Graffiti is plain ugly, everybody knows that ... in fact, this week it's been talk of the town ... or at least the bloggers that inhabit the Napa Valley Register's Web site.
After reading the article "Two Arrested For Graffiti In Napa" and “Graffiti Suspect Arrested Again," I began to think about why the kids and adults doing graffiti would think it is OK to go around destroying someone else's property by spray-painting it to mark their territory like they are dogs marking trees?
Were they not told the only place you paint things is on paper, as my sister and I were taught? How come there was hardly any graffiti when my parents were kids? How come there weren't even violent gangs when my parents were kids and young adults?

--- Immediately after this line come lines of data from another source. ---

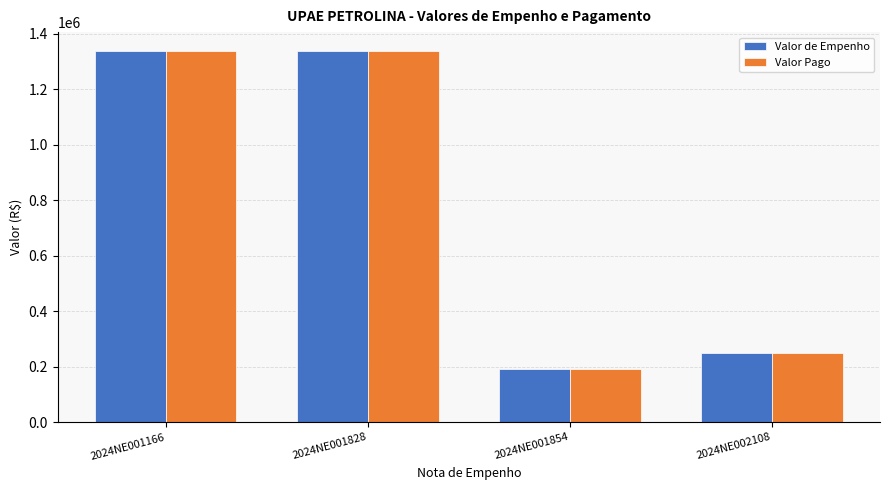

At which label is Valor Pago closest to 766415?

2024NE002108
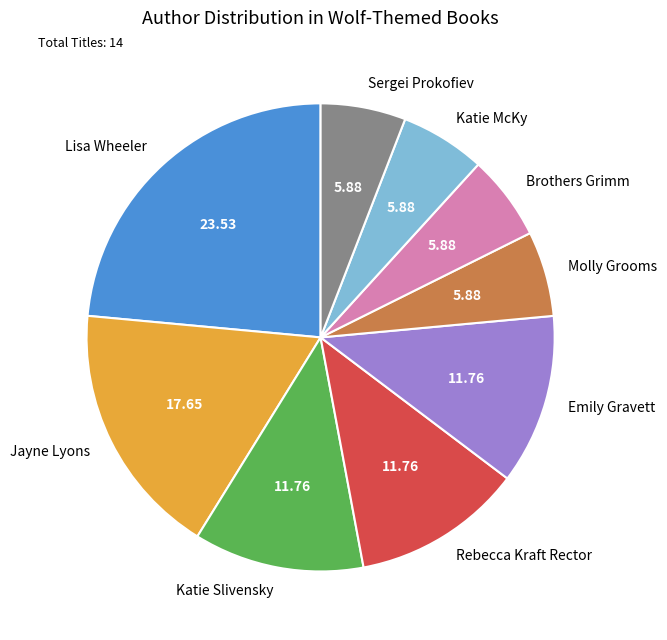

Is it true that Emily Gravett is 1% of the pie?

False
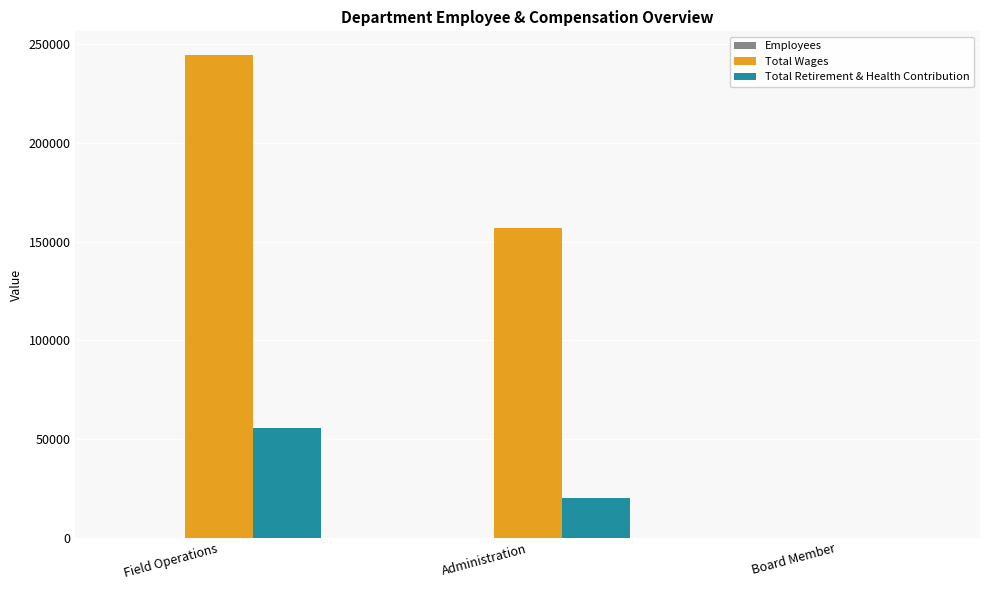

At which category is the sum across all series the highest?

Field Operations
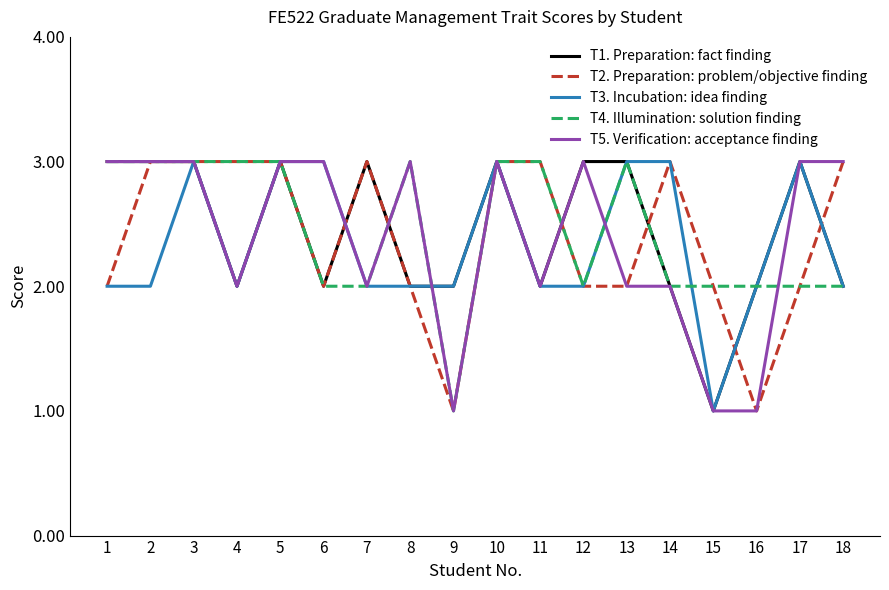

What is the difference between the highest and lowest values at 16?

1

Maybe it has something to do with the fact that when my parents were kids their parents were not only allowed to spank their children when they misbehaved, but were expected to make sure their behavior was appropriate everywhere they were? Nowadays, if a kid misbehaves in public and his parents spanked him, the parents would be given the “stink-eye” by the people around them and would most likely be reported to some authority for child abuse, all because they were trying to teach their kid a lesson.
Why is disciplining your child practically considered a felony? I think it has something to do with the fact so many people are worried about how if you spank your kid you will hurt their “self-esteem” and they will become “socially inept.”
I have news for them. I was spanked by my parents when I misbehaved, and so far I'm even better off than the kids whose parents gave them “time-outs.” Kids I know who were spanked when they misbehaved — me included — are all really sociable, don't have an endless list of bad habits, and definitely do not burst into tears when we are am told no.
A perfect example of what society is turning into is in our schools. Teachers can no longer punish kids when they are disruptive. My mom remembers a girl in her class when she was in second grade who just would not stop talking, no matter how many times the teacher asked her. Before you could blink, there was a chalkboard eraser flying through the air ... the eraser hit the girl on the side of her head!
She stopped talking.
After school the girl's mother came in to the classroom ... not to yell at the teacher threatening to sue her for everything she owned, but to apologize about how naughty her daughter had been. Now the teacher would be sued for everything she owned!
Teachers not being able to punish kids isn’t the only thing we should be worried about. Today, tons of kids are being misdiagnosed with ADD and ADHD. Kids that actually have ADD or ADHD can’t concentrate and are fidgety. Most kids I know that were probably misdiagnosed with these conditions are just really annoying and disruptive, not fidgety and unable to concentrate. Most of these kids are drugged. It seems to me that these kids are diagnosed with this because nobody wants to discipline them and teach them that there is an absolute right from wrong.
The really sad thing is, most of these kids are recommended to be diagnosed by their teachers!
Why are kids being labeled with these “disorders” because parents and teachers simply do not want, or can’t deal with a discipline problem? Why are we redefining things that have been the same for years? This is what society has become, redefining things for one’s own convenience.
We, as Americans shouldn’t stand for that.
“Make your educational laws strict and your criminal ones can be gentle; but if you leave youth its liberty you will have to dig dungeons for ages.”